── Page extract
December 13, 2012
Medicare Benefits Still At Risk in Deficit Talks
Policymakers continue to negotiate deficit reduction terms, and Medicare sits squarely in the midst of the debate. Some policymakers demand higher revenues through increased taxes on the wealthiest Americans. Others insist on major changes to earned benefits, like Medicare and Social Security. So, what could proposed changes mean for older adults and people with disabilities?
Raising the eligibility age: Some policymakers suggest raising the Medicare eligibility age from 65 to 67 in an effort to cut federal spending. Yet, estimates suggest that raising the age would increase costs for older adults, communities of color, blue collar workers and employers—totaling $11.4 billion in 2014. That’s two times more cost shifting than the anticipated savings to the government of $5.7 billion.
Medigap cost sharing: Some members of Congress propose limiting or prohibiting “first dollar coverage” in Medigap plans—a widely used form of supplemental insurance to Medicare. This increased cost sharing for Medigap plans would bring the most harm to those beneficiaries who have the greatest need for supplemental coverage—the sickest individuals with moderate incomes. As a result, many beneficiaries forced to pay more would forgo needed health care, resulting in poor health outcomes.
Benefit redesign: The most discussed redesign proposals would combine the Medicare Part A and Part B deductibles, implement a single coinsurance rate for health services, and create an out-of-pocket spending cap for beneficiaries. The benefit redesign proposals currently under discussion would increase costs for Medicare beneficiaries, providers, and other insurers. Instead of reducing the costs of services, the most discussed among these proposals merely shift costs to people with Medicare.
Income-related premiums: Some policymakers propose higher cost sharing for the wealthiest 25 percent of Medicare beneficiaries (individuals with annual incomes of $47,000 or couples with incomes of $94,000). According to the Kaiser Family Foundation, such proposals could lead higher-income beneficiaries to drop out of Medicare Part B, resulting in higher premiums for poorer and sicker beneficiaries who remain on Medicare. Already the Medicare Part B and Part D premiums are higher for beneficiaries with annual incomes above $85,000, or couples with incomes over $170,000.
Medicare Rights Center supports proposals that address the real spending problem—rising health care costs in the system overall—not cost-shifting proposals that place the burden of reducing the deficit on Medicare beneficiaries, half of whom live on annual incomes of $22,000 or less and are in no position to pay even more for their health care.
Visit the Medicare Rights deficit reduction webpage.
Kaiser Family Foundation Releases Fact Sheet on Medicare Spending and Financing
The Kaiser Family Foundation (KFF) recently released a fact sheet explaining what the government spends on Medicare and how the program is financed. In 2012, Medicare spending accounted for 15 percent of the federal budget—or $560 million. This amount is expected to double over the next ten years due to rising health care costs overall coupled with an aging population. Yet, Medicare remains an efficient health program. According to KFF, Medicare spending is projected to grow at a slower rate than private health insurance spending over the next decade, and slower than it has in the last ten years.
The Affordable Care Act (ACA) reduces spending in the Medicare program by $716 billion between 2013 and 2022. The ACA also increases the solvency of the Part A Trust Fund, which pays hospital and other inpatient benefits for Medicare beneficiaries. Thanks to the ACA, the Part A Trust Fund is solvent for eight additional years, until 2024. Other ACA improvements and innovations, including Accountable Care Organizations, are also designed to reduce costs while improving the quality of patient care.
As policymakers continue to look to Medicare for savings, they must explore changes that build greater efficiency in the Medicare program—such as the ACA reforms described here—as opposed to reforms that merely increase costs for people with Medicare.
────
── Information given
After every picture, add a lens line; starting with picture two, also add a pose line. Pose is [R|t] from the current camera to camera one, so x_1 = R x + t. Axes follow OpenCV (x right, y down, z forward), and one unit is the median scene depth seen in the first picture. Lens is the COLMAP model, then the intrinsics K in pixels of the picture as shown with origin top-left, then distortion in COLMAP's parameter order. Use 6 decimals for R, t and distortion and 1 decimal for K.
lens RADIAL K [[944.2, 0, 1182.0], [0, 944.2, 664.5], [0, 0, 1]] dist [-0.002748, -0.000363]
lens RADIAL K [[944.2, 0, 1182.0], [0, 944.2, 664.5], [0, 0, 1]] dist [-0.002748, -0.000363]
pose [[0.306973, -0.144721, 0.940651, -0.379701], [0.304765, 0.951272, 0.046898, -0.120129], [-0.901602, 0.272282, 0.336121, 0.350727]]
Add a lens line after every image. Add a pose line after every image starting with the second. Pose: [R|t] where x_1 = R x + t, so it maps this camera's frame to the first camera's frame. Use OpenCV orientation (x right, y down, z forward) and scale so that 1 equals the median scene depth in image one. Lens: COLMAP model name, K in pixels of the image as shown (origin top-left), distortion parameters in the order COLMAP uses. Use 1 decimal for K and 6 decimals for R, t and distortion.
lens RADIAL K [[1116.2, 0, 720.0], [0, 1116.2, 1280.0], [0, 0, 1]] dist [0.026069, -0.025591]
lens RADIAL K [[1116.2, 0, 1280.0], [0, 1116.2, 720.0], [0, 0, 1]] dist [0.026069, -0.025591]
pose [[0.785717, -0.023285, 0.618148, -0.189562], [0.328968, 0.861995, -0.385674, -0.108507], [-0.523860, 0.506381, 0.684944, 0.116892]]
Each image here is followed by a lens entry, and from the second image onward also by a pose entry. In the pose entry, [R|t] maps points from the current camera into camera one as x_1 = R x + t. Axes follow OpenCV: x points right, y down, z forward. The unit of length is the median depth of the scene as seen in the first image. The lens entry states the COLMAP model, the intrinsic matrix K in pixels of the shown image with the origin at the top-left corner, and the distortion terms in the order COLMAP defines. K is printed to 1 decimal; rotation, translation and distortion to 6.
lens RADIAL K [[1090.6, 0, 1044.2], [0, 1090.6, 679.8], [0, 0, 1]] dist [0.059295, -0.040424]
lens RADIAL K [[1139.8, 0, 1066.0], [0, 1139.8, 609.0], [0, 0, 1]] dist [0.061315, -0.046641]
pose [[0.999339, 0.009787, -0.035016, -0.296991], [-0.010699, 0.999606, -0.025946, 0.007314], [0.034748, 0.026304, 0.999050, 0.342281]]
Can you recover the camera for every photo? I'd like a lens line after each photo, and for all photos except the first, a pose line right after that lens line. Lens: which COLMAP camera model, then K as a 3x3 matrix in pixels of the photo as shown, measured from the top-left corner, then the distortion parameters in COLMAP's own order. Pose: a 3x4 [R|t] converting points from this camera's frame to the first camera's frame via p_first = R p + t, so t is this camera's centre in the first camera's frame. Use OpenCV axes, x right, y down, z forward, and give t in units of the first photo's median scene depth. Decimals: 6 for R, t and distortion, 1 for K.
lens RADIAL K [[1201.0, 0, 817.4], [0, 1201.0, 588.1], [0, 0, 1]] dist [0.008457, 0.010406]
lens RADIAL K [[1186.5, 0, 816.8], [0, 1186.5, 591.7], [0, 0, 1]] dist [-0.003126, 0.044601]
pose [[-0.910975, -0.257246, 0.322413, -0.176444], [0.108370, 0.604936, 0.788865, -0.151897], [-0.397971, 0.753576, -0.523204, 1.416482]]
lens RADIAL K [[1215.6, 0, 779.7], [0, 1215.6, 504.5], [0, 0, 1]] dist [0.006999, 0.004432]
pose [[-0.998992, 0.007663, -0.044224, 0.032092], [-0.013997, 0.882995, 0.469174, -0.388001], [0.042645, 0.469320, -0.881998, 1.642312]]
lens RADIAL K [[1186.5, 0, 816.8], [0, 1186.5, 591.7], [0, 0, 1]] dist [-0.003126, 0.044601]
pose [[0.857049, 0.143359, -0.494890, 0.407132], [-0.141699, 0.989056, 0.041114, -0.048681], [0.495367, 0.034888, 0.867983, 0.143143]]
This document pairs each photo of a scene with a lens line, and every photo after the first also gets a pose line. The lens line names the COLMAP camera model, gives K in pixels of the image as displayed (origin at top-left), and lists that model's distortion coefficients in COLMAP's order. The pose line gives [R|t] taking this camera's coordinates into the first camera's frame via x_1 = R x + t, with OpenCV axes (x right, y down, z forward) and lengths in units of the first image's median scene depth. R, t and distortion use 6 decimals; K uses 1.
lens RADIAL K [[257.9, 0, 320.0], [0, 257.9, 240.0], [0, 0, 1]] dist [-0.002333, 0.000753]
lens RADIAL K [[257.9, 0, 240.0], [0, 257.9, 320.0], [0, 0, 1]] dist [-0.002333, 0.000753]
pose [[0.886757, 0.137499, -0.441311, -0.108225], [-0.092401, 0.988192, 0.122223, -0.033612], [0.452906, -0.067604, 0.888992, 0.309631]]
────
**Directions for this task**
Please quote the Medicare update word for word, from "Medicare Rights Center" up to and including "their health care.". You won't need the data.

**Exercise response**
Medicare Rights Center supports proposals that address the real spending problem—rising health care costs in the system overall—not cost-shifting proposals that place the burden of reducing the deficit on Medicare beneficiaries, half of whom live on annual incomes of $22,000 or less and are in no position to pay even more for their health care.